=== EXTRACTED INFORMATION ===

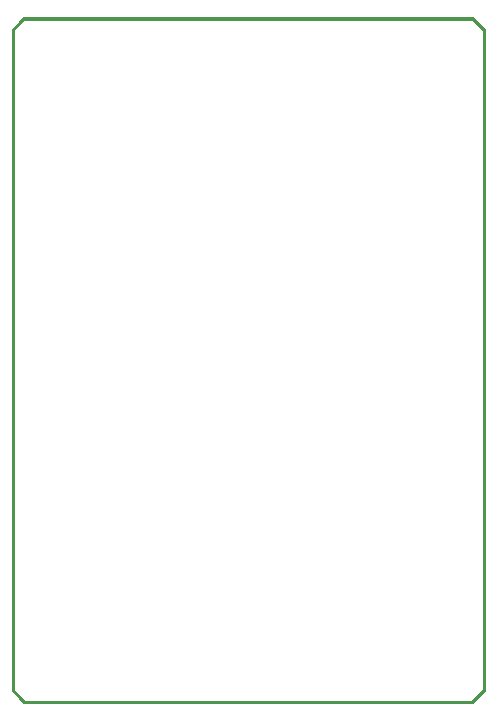
<source format=gko>
%FSLAX25Y25*%
%MOIN*%
G70*
G01*
G75*
G04 Layer_Color=65280*
%ADD10R,0.05118X0.03937*%
%ADD11R,0.02756X0.03347*%
%ADD12R,0.04331X0.01700*%
%ADD13R,0.03347X0.02756*%
%ADD14R,0.03937X0.02362*%
%ADD15O,0.00984X0.04724*%
%ADD16O,0.04724X0.00984*%
%ADD17O,0.04724X0.01772*%
%ADD18O,0.01772X0.04724*%
%ADD19R,0.04724X0.01772*%
%ADD20R,0.06299X0.07087*%
%ADD21O,0.01969X0.03543*%
%ADD22R,0.01969X0.03543*%
%ADD23O,0.01969X0.03543*%
%ADD24R,0.07874X0.07874*%
%ADD25R,0.07874X0.07874*%
%ADD26R,0.07087X0.03937*%
%ADD27O,0.05500X0.02500*%
%ADD28R,0.05500X0.02500*%
%ADD29R,0.04724X0.03543*%
%ADD30R,0.02756X0.03543*%
%ADD31C,0.04000*%
%ADD32C,0.00800*%
%ADD33C,0.01500*%
%ADD34C,0.01000*%
%ADD35C,0.03000*%
%ADD36C,0.01200*%
%ADD37C,0.02000*%
%ADD38C,0.00500*%
%ADD39R,0.19685X0.23622*%
%ADD40C,0.05906*%
%ADD41R,0.05906X0.05906*%
%ADD42R,0.05906X0.05906*%
%ADD43C,0.02000*%
%ADD44C,0.03000*%
%ADD45C,0.00787*%
%ADD46R,0.05918X0.04737*%
%ADD47R,0.03556X0.04147*%
%ADD48R,0.05131X0.02500*%
%ADD49R,0.04147X0.03556*%
%ADD50R,0.04737X0.03162*%
%ADD51O,0.01784X0.05524*%
%ADD52O,0.05524X0.01784*%
%ADD53O,0.05524X0.02572*%
%ADD54O,0.02572X0.05524*%
%ADD55R,0.05524X0.02572*%
%ADD56R,0.07099X0.07887*%
%ADD57O,0.02769X0.04343*%
%ADD58R,0.02769X0.04343*%
%ADD59O,0.02769X0.04343*%
%ADD60R,0.08674X0.08674*%
%ADD61R,0.08674X0.08674*%
%ADD62R,0.07887X0.04737*%
%ADD63O,0.06300X0.03300*%
%ADD64R,0.06300X0.03300*%
%ADD65R,0.05524X0.04343*%
%ADD66R,0.03556X0.04343*%
%ADD67R,0.20485X0.24422*%
%ADD68C,0.06706*%
%ADD69R,0.06706X0.06706*%
%ADD70R,0.06706X0.06706*%
D38*
X102000Y-267500D02*
X251000D01*
X98300Y-263800D02*
X102000Y-267500D01*
X98300Y-263800D02*
Y-43700D01*
X101300Y-40700D01*
X251000Y-267500D02*
X254800Y-263700D01*
X101300Y-40700D02*
X101795Y-40205D01*
X251205D01*
X254800Y-263700D02*
Y-43800D01*
X251205Y-40205D02*
X254800Y-43800D01*
X251306Y-267900D02*
X255243Y-263963D01*
Y-43490D01*
X251306Y-39553D02*
X255243Y-43490D01*
X101700Y-39553D02*
X133800D01*
X133196D02*
X184000D01*
X182409D02*
X233600D01*
X231621D02*
X251306D01*
X97763Y-43490D02*
X101700Y-39553D01*
X97763Y-263963D02*
Y-43490D01*
Y-263963D02*
X101700Y-267900D01*
X251306D01*
X101700D02*
X251306D01*
X97763Y-263963D02*
X101700Y-267900D01*
X97763Y-263963D02*
Y-43490D01*
X101700Y-39553D01*
X231621D02*
X251306D01*
X182409D02*
X233600D01*
X133196D02*
X184000D01*
X101700D02*
X133800D01*
X251306D02*
X255243Y-43490D01*
Y-263963D02*
Y-43490D01*
X251306Y-267900D02*
X255243Y-263963D01*
M02*

</source>
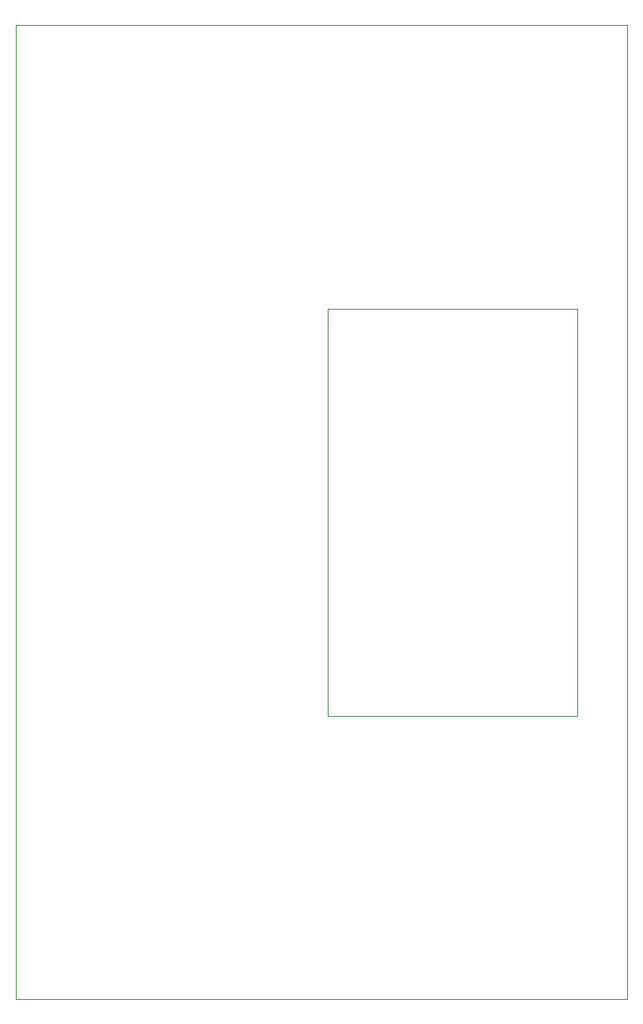
<source format=gm1>
G04 #@! TF.GenerationSoftware,KiCad,Pcbnew,(6.0.2)*
G04 #@! TF.CreationDate,2022-03-23T23:40:58-07:00*
G04 #@! TF.ProjectId,test_rope,74657374-5f72-46f7-9065-2e6b69636164,rev?*
G04 #@! TF.SameCoordinates,Original*
G04 #@! TF.FileFunction,Profile,NP*
%FSLAX46Y46*%
G04 Gerber Fmt 4.6, Leading zero omitted, Abs format (unit mm)*
G04 Created by KiCad (PCBNEW (6.0.2)) date 2022-03-23 23:40:58*
%MOMM*%
%LPD*%
G01*
G04 APERTURE LIST*
G04 #@! TA.AperFunction,Profile*
%ADD10C,0.100000*%
G04 #@! TD*
G04 APERTURE END LIST*
D10*
X133350000Y-66929000D02*
X158750000Y-66929000D01*
X158750000Y-66929000D02*
X158750000Y-108331000D01*
X158750000Y-108331000D02*
X133350000Y-108331000D01*
X133350000Y-108331000D02*
X133350000Y-66929000D01*
X101600000Y-38100000D02*
X163830000Y-38100000D01*
X163830000Y-38100000D02*
X163830000Y-137160000D01*
X163830000Y-137160000D02*
X101600000Y-137160000D01*
X101600000Y-137160000D02*
X101600000Y-38100000D01*
M02*

</source>
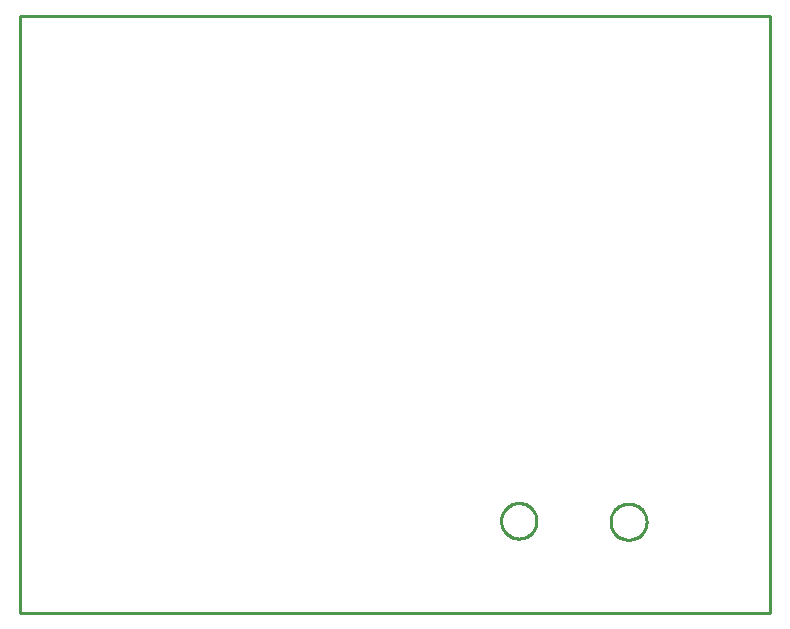
<source format=gbr>
G04 EAGLE Gerber RS-274X export*
G75*
%MOMM*%
%FSLAX34Y34*%
%LPD*%
%IN*%
%IPPOS*%
%AMOC8*
5,1,8,0,0,1.08239X$1,22.5*%
G01*
%ADD10C,0.254000*%


D10*
X0Y0D02*
X634800Y0D01*
X634800Y504700D01*
X0Y504700D01*
X0Y0D01*
X530190Y76315D02*
X530112Y75229D01*
X529957Y74151D01*
X529726Y73086D01*
X529419Y72041D01*
X529038Y71020D01*
X528586Y70030D01*
X528064Y69073D01*
X527475Y68157D01*
X526822Y67285D01*
X526109Y66462D01*
X525338Y65692D01*
X524515Y64978D01*
X523643Y64325D01*
X522727Y63736D01*
X521771Y63214D01*
X520780Y62762D01*
X519759Y62381D01*
X518714Y62074D01*
X517649Y61843D01*
X516571Y61688D01*
X515485Y61610D01*
X514395Y61610D01*
X513309Y61688D01*
X512231Y61843D01*
X511166Y62074D01*
X510121Y62381D01*
X509100Y62762D01*
X508110Y63214D01*
X507153Y63736D01*
X506237Y64325D01*
X505365Y64978D01*
X504542Y65692D01*
X503772Y66462D01*
X503058Y67285D01*
X502405Y68157D01*
X501816Y69073D01*
X501294Y70030D01*
X500842Y71020D01*
X500461Y72041D01*
X500154Y73086D01*
X499923Y74151D01*
X499768Y75229D01*
X499690Y76315D01*
X499690Y77405D01*
X499768Y78491D01*
X499923Y79569D01*
X500154Y80634D01*
X500461Y81679D01*
X500842Y82700D01*
X501294Y83691D01*
X501816Y84647D01*
X502405Y85563D01*
X503058Y86435D01*
X503772Y87258D01*
X504542Y88029D01*
X505365Y88742D01*
X506237Y89395D01*
X507153Y89984D01*
X508110Y90506D01*
X509100Y90958D01*
X510121Y91339D01*
X511166Y91646D01*
X512231Y91877D01*
X513309Y92032D01*
X514395Y92110D01*
X515485Y92110D01*
X516571Y92032D01*
X517649Y91877D01*
X518714Y91646D01*
X519759Y91339D01*
X520780Y90958D01*
X521771Y90506D01*
X522727Y89984D01*
X523643Y89395D01*
X524515Y88742D01*
X525338Y88029D01*
X526109Y87258D01*
X526822Y86435D01*
X527475Y85563D01*
X528064Y84647D01*
X528586Y83691D01*
X529038Y82700D01*
X529419Y81679D01*
X529726Y80634D01*
X529957Y79569D01*
X530112Y78491D01*
X530190Y77405D01*
X530190Y76315D01*
X436994Y77113D02*
X436918Y76045D01*
X436766Y74985D01*
X436538Y73939D01*
X436236Y72912D01*
X435862Y71909D01*
X435418Y70936D01*
X434905Y69996D01*
X434326Y69095D01*
X433684Y68239D01*
X432983Y67430D01*
X432227Y66673D01*
X431418Y65972D01*
X430561Y65330D01*
X429660Y64751D01*
X428721Y64238D01*
X427747Y63794D01*
X426744Y63420D01*
X425717Y63118D01*
X424671Y62891D01*
X423611Y62738D01*
X422544Y62662D01*
X421473Y62662D01*
X420405Y62738D01*
X419346Y62891D01*
X418300Y63118D01*
X417273Y63420D01*
X416270Y63794D01*
X415296Y64238D01*
X414357Y64751D01*
X413456Y65330D01*
X412599Y65972D01*
X411790Y66673D01*
X411033Y67430D01*
X410332Y68239D01*
X409691Y69095D01*
X409112Y69996D01*
X408599Y70936D01*
X408154Y71909D01*
X407780Y72912D01*
X407479Y73939D01*
X407251Y74985D01*
X407099Y76045D01*
X407022Y77113D01*
X407022Y78183D01*
X407099Y79251D01*
X407251Y80310D01*
X407479Y81356D01*
X407780Y82383D01*
X408154Y83386D01*
X408599Y84360D01*
X409112Y85300D01*
X409691Y86200D01*
X410332Y87057D01*
X411033Y87866D01*
X411790Y88623D01*
X412599Y89324D01*
X413456Y89965D01*
X414357Y90544D01*
X415296Y91057D01*
X416270Y91502D01*
X417273Y91876D01*
X418300Y92178D01*
X419346Y92405D01*
X420405Y92557D01*
X421473Y92634D01*
X422544Y92634D01*
X423611Y92557D01*
X424671Y92405D01*
X425717Y92178D01*
X426744Y91876D01*
X427747Y91502D01*
X428721Y91057D01*
X429660Y90544D01*
X430561Y89965D01*
X431418Y89324D01*
X432227Y88623D01*
X432983Y87866D01*
X433684Y87057D01*
X434326Y86200D01*
X434905Y85300D01*
X435418Y84360D01*
X435862Y83386D01*
X436236Y82383D01*
X436538Y81356D01*
X436766Y80310D01*
X436918Y79251D01*
X436994Y78183D01*
X436994Y77113D01*
M02*

</source>
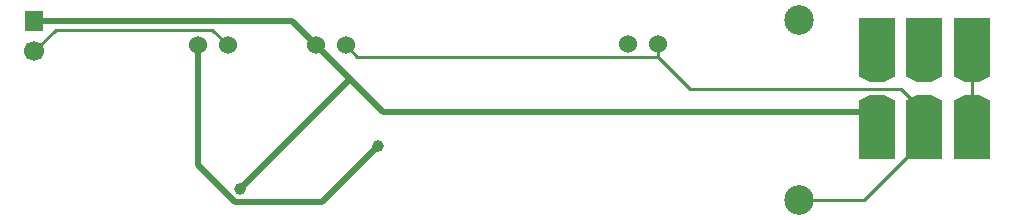
<source format=gbl>
G04 Layer: BottomLayer*
G04 EasyEDA v6.5.38, 2023-11-27 20:20:40*
G04 1703934f7ba948e8a81f3d05deb6a35c,f4da18da4fdc4ae59b3404ca65e04972,10*
G04 Gerber Generator version 0.2*
G04 Scale: 100 percent, Rotated: No, Reflected: No *
G04 Dimensions in millimeters *
G04 leading zeros omitted , absolute positions ,4 integer and 5 decimal *
%FSLAX45Y45*%
%MOMM*%

%AMMACRO1*4,1,8,-1.5,2.75,1.5,2.75,1.5,-2.25,1.5,-2.25,0.5,-2.75,-0.5,-2.75,-1.5,-2.25,-1.5,-2.25,-1.5,2.75,0*%
%AMMACRO2*4,1,8,1.5,-2.75,-1.5,-2.75,-1.5,2.25,-1.5,2.25,-0.5,2.75,0.5,2.75,1.5,2.25,1.5,2.25,1.5,-2.75,0*%
%ADD10C,0.2540*%
%ADD11C,0.5000*%
%ADD12C,1.5240*%
%ADD13MACRO1*%
%ADD14MACRO2*%
%ADD15C,2.5000*%
%ADD16R,1.5748X1.7000*%
%ADD17C,1.7000*%
%ADD18C,1.0000*%

%LPD*%
D10*
X6235598Y5365800D02*
G01*
X6235598Y5765800D01*
X-1701800Y5880100D02*
G01*
X-1518386Y6063513D01*
X-196113Y6063513D01*
X-63500Y5930900D01*
X5835599Y5365800D02*
G01*
X5835599Y5130266D01*
X5328132Y4622800D01*
X4775200Y4622800D01*
X3581400Y5835878D02*
G01*
X1034821Y5835878D01*
X939800Y5930900D01*
X5835599Y5365800D02*
G01*
X5635599Y5565800D01*
X3851478Y5565800D01*
X3581400Y5835878D01*
X3581400Y5835878D02*
G01*
X3581400Y5943600D01*
D11*
X-317500Y5930900D02*
G01*
X-317500Y4919827D01*
X-4241Y4606569D01*
X731189Y4606569D01*
X1206550Y5081930D01*
X973404Y5643321D02*
G01*
X44678Y4714595D01*
X5435600Y5365800D02*
G01*
X1250899Y5365800D01*
X973404Y5643321D01*
X973404Y5643321D02*
G01*
X685800Y5930900D01*
X-1701800Y6134100D02*
G01*
X482600Y6134100D01*
X685800Y5930900D01*
D12*
G01*
X3327400Y5943600D03*
G01*
X3581400Y5943600D03*
D13*
G01*
X5835599Y5890799D03*
G01*
X5435600Y5890799D03*
G01*
X6235598Y5890799D03*
D14*
G01*
X5435600Y5240801D03*
G01*
X5835599Y5240801D03*
G01*
X6235598Y5240801D03*
D12*
G01*
X-317500Y5930900D03*
G01*
X-63500Y5930900D03*
G01*
X685800Y5930900D03*
G01*
X939800Y5930900D03*
D15*
G01*
X4775200Y6146800D03*
G01*
X4775200Y4622800D03*
D16*
G01*
X-1701800Y6134100D03*
D17*
G01*
X-1701800Y5880100D03*
D18*
G01*
X44678Y4714595D03*
G01*
X1206550Y5081930D03*
M02*

</source>
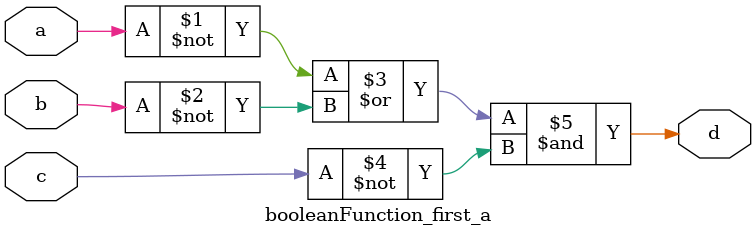
<source format=v>
`timescale 1ns / 1ps

module booleanFunction_first_a(
    input a, b, c,
    output d
);
    
    assign d = (~a | ~b) & ~c;
endmodule
</source>
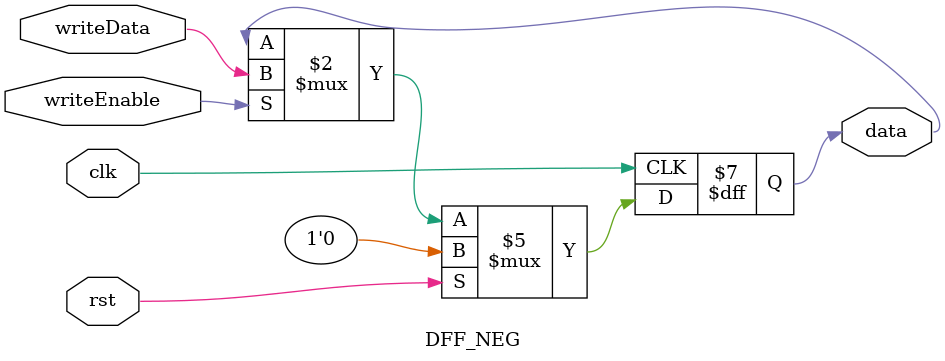
<source format=v>


`timescale 1ns / 1ps

// The circuitry implemented in this module is exactly the same as in
// "D_Flip_Flop.v", except that here there is a write-enabler which is
// if 0, the data in the DFF cannot be over-written.
// This DFF is written particularly for the registers.
// The variable names as verbose and hence self-explanatory.

// The D Flip Flop is active only at the negative edge of the Clock (clk)
// and can be reset to 0 synchronously by putting the rst bit to 1.
// Note that "writeEnable" is a control signal output by the Controller.

module DFF_NEG ( writeEnable , writeData , data , clk , rst ) ;
    input wire writeEnable, writeData, clk , rst ;
    output reg data ;

    always @ ( negedge clk ) begin  // negative-edge trigerred
        if ( rst )  data <= 1'b0 ;  // synchronous reset
        else if ( writeEnable )	data <= writeData ; // write data only when the enabler is active
    end
endmodule
</source>
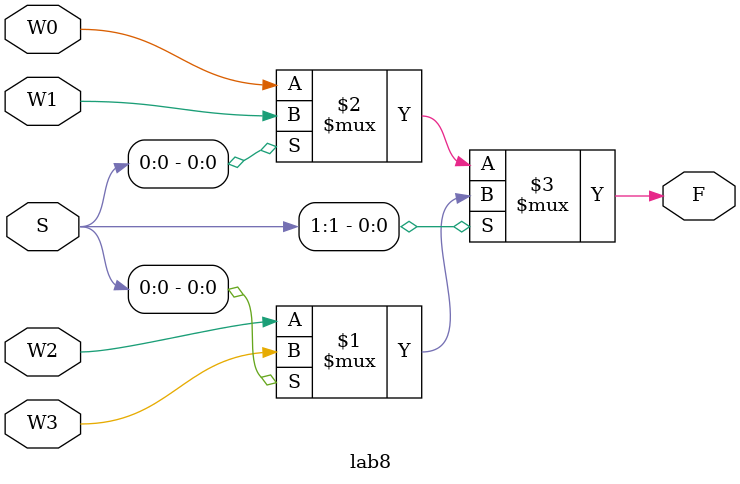
<source format=v>
module lab8(W3, W2, W1, W0, S, F);
	input W3, W2, W1, W0;
	input [1:0]S;
	output F;
	assign F = S[1] ? (S[0] ? (W3) : (W2)) : (S[0] ? (W1) : (W0));
	endmodule
</source>
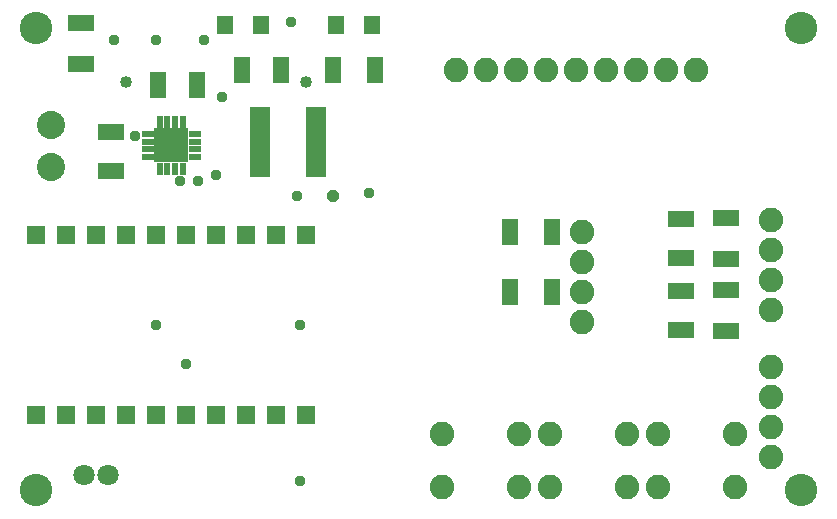
<source format=gts>
G04 EAGLE Gerber RS-274X export*
G75*
%MOMM*%
%FSLAX34Y34*%
%LPD*%
%INSoldermask Top*%
%IPPOS*%
%AMOC8*
5,1,8,0,0,1.08239X$1,22.5*%
G01*
%ADD10C,2.743200*%
%ADD11C,2.082800*%
%ADD12R,1.473200X2.235200*%
%ADD13R,2.235200X1.473200*%
%ADD14R,0.553200X1.003200*%
%ADD15R,1.003200X0.553200*%
%ADD16R,3.003200X3.003200*%
%ADD17C,2.387600*%
%ADD18C,1.803200*%
%ADD19R,2.263200X1.473200*%
%ADD20R,1.473200X2.263200*%
%ADD21R,1.611200X1.611200*%
%ADD22C,1.016000*%
%ADD23R,1.403200X1.603200*%
%ADD24R,1.803400X5.918200*%
%ADD25C,0.959600*%
%ADD26P,1.038661X8X22.500000*%


D10*
X25400Y416560D03*
X673100Y416560D03*
X673100Y25400D03*
X25400Y25400D03*
D11*
X460248Y73406D03*
X525272Y73406D03*
X460248Y28194D03*
X525272Y28194D03*
X368808Y73406D03*
X433832Y73406D03*
X368808Y28194D03*
X433832Y28194D03*
D12*
X128270Y368300D03*
X161290Y368300D03*
D13*
X571500Y194310D03*
X571500Y161290D03*
X571500Y222250D03*
X571500Y255270D03*
X88900Y295910D03*
X88900Y328930D03*
D12*
X232410Y381000D03*
X199390Y381000D03*
D14*
X149450Y337500D03*
X142950Y337500D03*
X136450Y337500D03*
X129950Y337500D03*
D15*
X119700Y327250D03*
X119700Y320750D03*
X119700Y314250D03*
X119700Y307750D03*
D14*
X129950Y297500D03*
X136450Y297500D03*
X142950Y297500D03*
X149450Y297500D03*
D15*
X159700Y307750D03*
X159700Y314250D03*
X159700Y320750D03*
X159700Y327250D03*
D16*
X139700Y317500D03*
D17*
X38100Y299500D03*
X38100Y334500D03*
D11*
X381000Y381000D03*
X406400Y381000D03*
X431800Y381000D03*
X457200Y381000D03*
X482600Y381000D03*
X508000Y381000D03*
X533400Y381000D03*
X558800Y381000D03*
X584200Y381000D03*
X647700Y177800D03*
X647700Y203200D03*
X647700Y228600D03*
X647700Y254000D03*
D18*
X86200Y38100D03*
X66200Y38100D03*
D11*
X487680Y243840D03*
X487680Y218440D03*
X487680Y193040D03*
X487680Y167640D03*
D19*
X609600Y160250D03*
X609600Y195350D03*
X609600Y221210D03*
X609600Y256310D03*
D20*
X426950Y243840D03*
X462050Y243840D03*
X426950Y193040D03*
X462050Y193040D03*
D11*
X616712Y28194D03*
X551688Y28194D03*
X616712Y73406D03*
X551688Y73406D03*
D21*
X127000Y88900D03*
X152400Y88900D03*
X177800Y88900D03*
X203200Y88900D03*
X228600Y88900D03*
X254000Y88900D03*
X101600Y88900D03*
X50800Y88900D03*
X76200Y88900D03*
X25400Y88900D03*
X25400Y241300D03*
X50800Y241300D03*
X76200Y241300D03*
X101600Y241300D03*
X127000Y241300D03*
X152400Y241300D03*
X177800Y241300D03*
X203200Y241300D03*
X228600Y241300D03*
X254000Y241300D03*
D22*
X101600Y370840D03*
X254000Y370840D03*
D11*
X647700Y53340D03*
X647700Y78740D03*
X647700Y104140D03*
X647700Y129540D03*
D23*
X309640Y419100D03*
X279640Y419100D03*
X185660Y419100D03*
X215660Y419100D03*
D19*
X63500Y386310D03*
X63500Y421410D03*
D20*
X277090Y381000D03*
X312190Y381000D03*
D24*
X215260Y320040D03*
X262260Y320040D03*
D25*
X147320Y287020D03*
X162560Y287020D03*
X109220Y325120D03*
X241300Y421640D03*
X307340Y276860D03*
X127000Y165100D03*
X248920Y165100D03*
X248920Y33020D03*
X167640Y406400D03*
X182880Y358140D03*
X127000Y406400D03*
X91440Y406400D03*
X134620Y325120D03*
X147320Y325120D03*
X147320Y309880D03*
X134620Y309880D03*
X246380Y274320D03*
D26*
X276860Y274320D03*
D25*
X152400Y132080D03*
X177800Y292100D03*
M02*

</source>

===

## ASSIGNMENT
From the entries above, extract only the lines running from the one containing "X501816Y69073D01*" through the one containing "X409112Y69996D01*", inclusive.

## ANSWER SECTION
X501816Y69073D01*
X501294Y70030D01*
X500842Y71020D01*
X500461Y72041D01*
X500154Y73086D01*
X499923Y74151D01*
X499768Y75229D01*
X499690Y76315D01*
X499690Y77405D01*
X499768Y78491D01*
X499923Y79569D01*
X500154Y80634D01*
X500461Y81679D01*
X500842Y82700D01*
X501294Y83691D01*
X501816Y84647D01*
X502405Y85563D01*
X503058Y86435D01*
X503772Y87258D01*
X504542Y88029D01*
X505365Y88742D01*
X506237Y89395D01*
X507153Y89984D01*
X508110Y90506D01*
X509100Y90958D01*
X510121Y91339D01*
X511166Y91646D01*
X512231Y91877D01*
X513309Y92032D01*
X514395Y92110D01*
X515485Y92110D01*
X516571Y92032D01*
X517649Y91877D01*
X518714Y91646D01*
X519759Y91339D01*
X520780Y90958D01*
X521771Y90506D01*
X522727Y89984D01*
X523643Y89395D01*
X524515Y88742D01*
X525338Y88029D01*
X526109Y87258D01*
X526822Y86435D01*
X527475Y85563D01*
X528064Y84647D01*
X528586Y83691D01*
X529038Y82700D01*
X529419Y81679D01*
X529726Y80634D01*
X529957Y79569D01*
X530112Y78491D01*
X530190Y77405D01*
X530190Y76315D01*
X436994Y77113D02*
X436918Y76045D01*
X436766Y74985D01*
X436538Y73939D01*
X436236Y72912D01*
X435862Y71909D01*
X435418Y70936D01*
X434905Y69996D01*
X434326Y69095D01*
X433684Y68239D01*
X432983Y67430D01*
X432227Y66673D01*
X431418Y65972D01*
X430561Y65330D01*
X429660Y64751D01*
X428721Y64238D01*
X427747Y63794D01*
X426744Y63420D01*
X425717Y63118D01*
X424671Y62891D01*
X423611Y62738D01*
X422544Y62662D01*
X421473Y62662D01*
X420405Y62738D01*
X419346Y62891D01*
X418300Y63118D01*
X417273Y63420D01*
X416270Y63794D01*
X415296Y64238D01*
X414357Y64751D01*
X413456Y65330D01*
X412599Y65972D01*
X411790Y66673D01*
X411033Y67430D01*
X410332Y68239D01*
X409691Y69095D01*
X409112Y69996D01*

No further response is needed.